Perbuatan baik yang paling penting adalah secara runut disebutkan dalam ayat ini. Maka untuk menghindar dari teman-teman yang buruk kita bersandar pada ayat al-Qur’an ini dengan bertemankan orang-orang bijak.
Salah satu kriteria al-Qur’an dalam mencari teman dan sahabat adalah kebenarannya dan kejujurannya:
“Hai orang-orang yang beriman, bertakwalah kepada Allah, dan hendaklah kamu bersama orang-orang yang benar.“ (Qs. Al-Taubah [9]:119).
Sejatinya segala sifat tercela sangat dipengaruhi oleh teman-teman yang ada di sekelilingnya. Kebalikannya adalah teman-teman yang baik yang tentu akan mempengaruhi jiwanya dan akan membawanya melesat terbang meraup nilai-nilai Ilahiah.
Dalam kaitannya dengan hal ini Rasulullah Saw bersabda: “Manusia (tergantung) atas agama sahabatnya. Maka lihatlah kalian dengan siapa kalian bergaul.”

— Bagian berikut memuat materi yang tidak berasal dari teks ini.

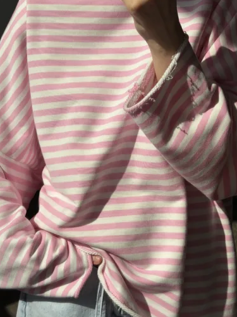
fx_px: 584
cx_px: 113
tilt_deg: -26.7
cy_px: 122
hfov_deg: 22.9
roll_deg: -2.4
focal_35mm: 64
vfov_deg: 30.2
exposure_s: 1/16129
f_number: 1.78
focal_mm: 6.76
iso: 80
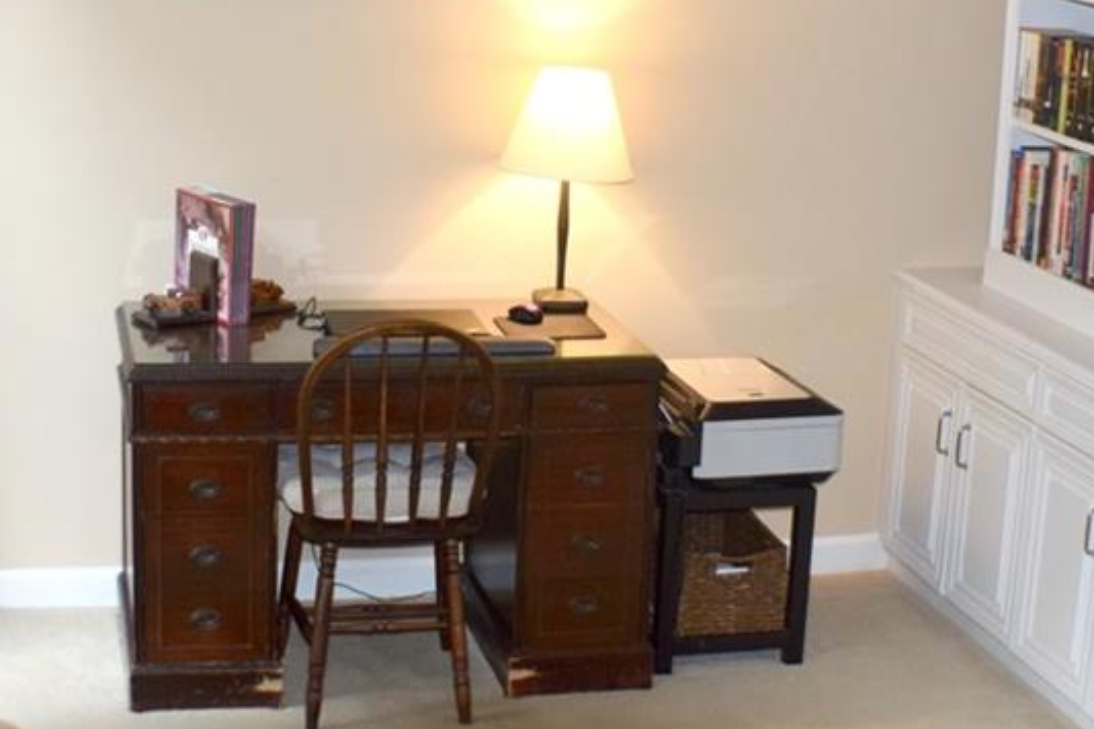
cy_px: 123
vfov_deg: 14.8
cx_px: 606
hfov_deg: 22.1
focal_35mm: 92
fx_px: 2796
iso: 800
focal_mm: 32
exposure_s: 1/100
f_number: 5
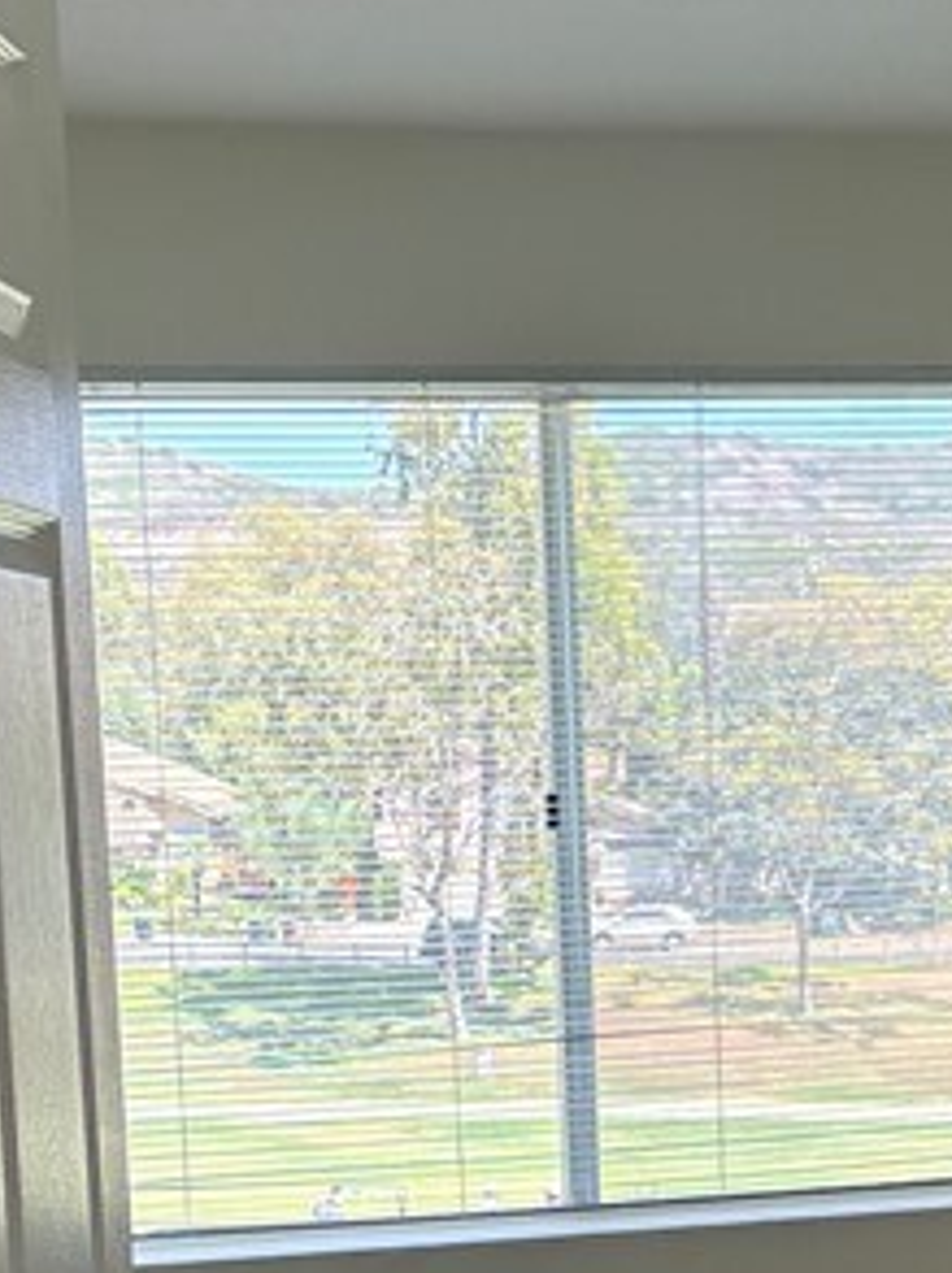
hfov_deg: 16.1
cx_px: 704
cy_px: 1225
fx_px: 3344
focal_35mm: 91
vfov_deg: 21.0
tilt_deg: -9.2
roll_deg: +1.4
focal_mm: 5.96
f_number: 1.6
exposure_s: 1/243
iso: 80
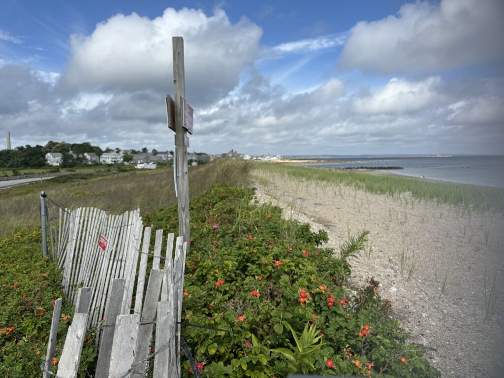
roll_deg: +0.4
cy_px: 189
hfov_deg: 71.6
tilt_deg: -5.2
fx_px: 349
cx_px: 252
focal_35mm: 24
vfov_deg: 56.8
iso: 80
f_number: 1.78
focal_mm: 6.76
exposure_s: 1/3597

Dalam sebuah dastur amal (aturan praktik) sair suluk, disebutkan adab dalam mencari teman seperjalanan. Adab refâqat menegaskan kepada kita untuk mencari teman yang tidak bermotivasi motivasi duniawi dalam berteman dan bergaul dengannya dalam kerangka “lillah fiiLlah” (untuk Allah dan di jalan Allah). Teman harus berakal sehat, berakhlak mulia, ahli takwa dan amal shaleh, bukan ahli bid’ah merupakan syarat-syarat yang disebutkan dalam mencari teman yang baik dan layak. (Barnâmeh Suluk, Ali Syirwani, hal. 157)
Bersama Rasulullah Saw mari kita berdoa kiranya Allah Swt menganugerahkan kepada kita taufik takwa dan dengan landasan takwa itu kita bergaul dan berteman dengan orang-orang bijak.
بِعَوْنِكَ يَا قُرَّةَ عَيْنِ الْمَسَاكِيْنِ
Dengan pertolongan-Mu wahai pelipur lara orang-orang miskin.